Given information ->
+++++

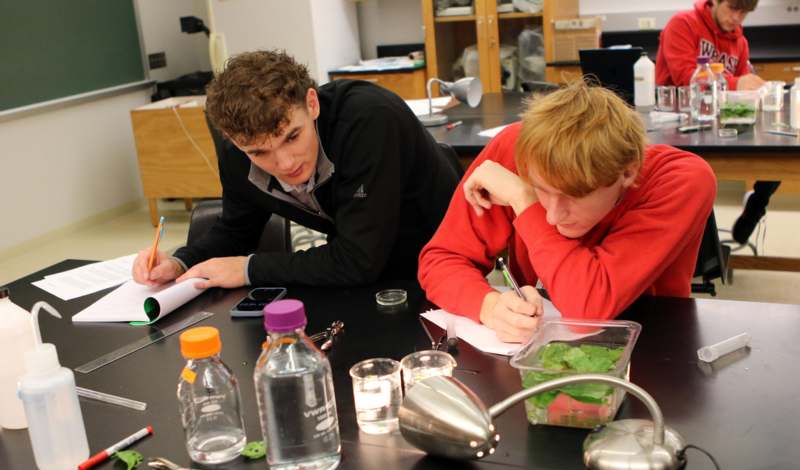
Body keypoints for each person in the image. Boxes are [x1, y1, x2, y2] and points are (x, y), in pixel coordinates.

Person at [132, 50, 459, 288]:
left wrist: (249, 269)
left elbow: (358, 261)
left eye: (293, 136)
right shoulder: (238, 156)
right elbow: (236, 230)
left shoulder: (368, 119)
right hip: (364, 268)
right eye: (260, 152)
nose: (285, 164)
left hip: (440, 255)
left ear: (312, 104)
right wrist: (180, 262)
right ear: (233, 139)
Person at [418, 82, 716, 342]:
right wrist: (490, 306)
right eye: (542, 190)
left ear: (628, 171)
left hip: (652, 347)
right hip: (539, 349)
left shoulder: (682, 179)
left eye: (575, 195)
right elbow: (441, 260)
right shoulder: (519, 150)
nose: (551, 217)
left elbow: (586, 311)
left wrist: (525, 199)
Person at [655, 0, 778, 244]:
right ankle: (693, 243)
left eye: (744, 13)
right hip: (677, 123)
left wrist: (754, 92)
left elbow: (741, 94)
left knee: (776, 146)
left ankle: (757, 203)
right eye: (733, 8)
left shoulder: (740, 42)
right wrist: (736, 83)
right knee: (693, 183)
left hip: (718, 120)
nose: (737, 18)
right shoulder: (683, 24)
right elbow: (683, 77)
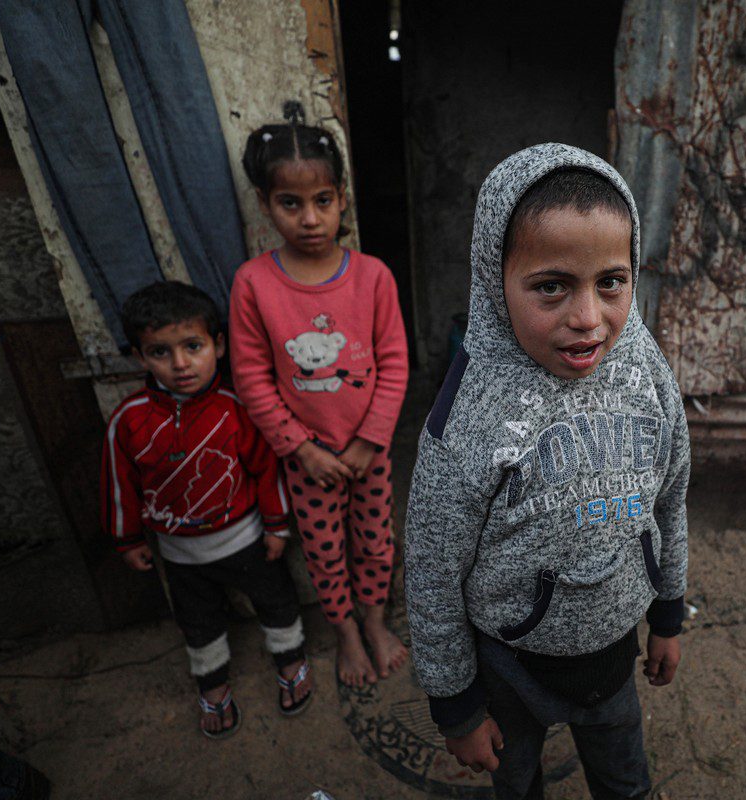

+++++

Requirement -> Copy the preceding data in full and word for word, dropping its pictures.

Solution to the problem ->
Body keypoints for each person in the image. Boxes are [x1, y1, x2, y2] and points are (x, y), in pixel coordinates.

Person at [132, 50, 459, 288]:
left wrist: (249, 269)
left elbow: (358, 261)
left eye: (293, 136)
right shoulder: (238, 156)
right elbow: (236, 230)
left shoulder: (368, 119)
right hip: (364, 268)
right eye: (260, 152)
nose: (285, 164)
left hip: (440, 255)
left ear: (312, 104)
right wrist: (180, 262)
right ear: (233, 139)
Person at [418, 82, 716, 342]:
right wrist: (490, 306)
right eye: (542, 190)
left ear: (628, 171)
left hip: (652, 347)
right hip: (539, 349)
left shoulder: (682, 179)
left eye: (575, 195)
right elbow: (441, 260)
right shoulder: (519, 150)
nose: (551, 217)
left elbow: (586, 311)
left wrist: (525, 199)
Person at [655, 0, 778, 244]:
right ankle: (693, 243)
left eye: (744, 13)
right hip: (677, 123)
left wrist: (754, 92)
left elbow: (741, 94)
left knee: (776, 146)
left ankle: (757, 203)
right eye: (733, 8)
left shoulder: (740, 42)
right wrist: (736, 83)
right knee: (693, 183)
left hip: (718, 120)
nose: (737, 18)
right shoulder: (683, 24)
right elbow: (683, 77)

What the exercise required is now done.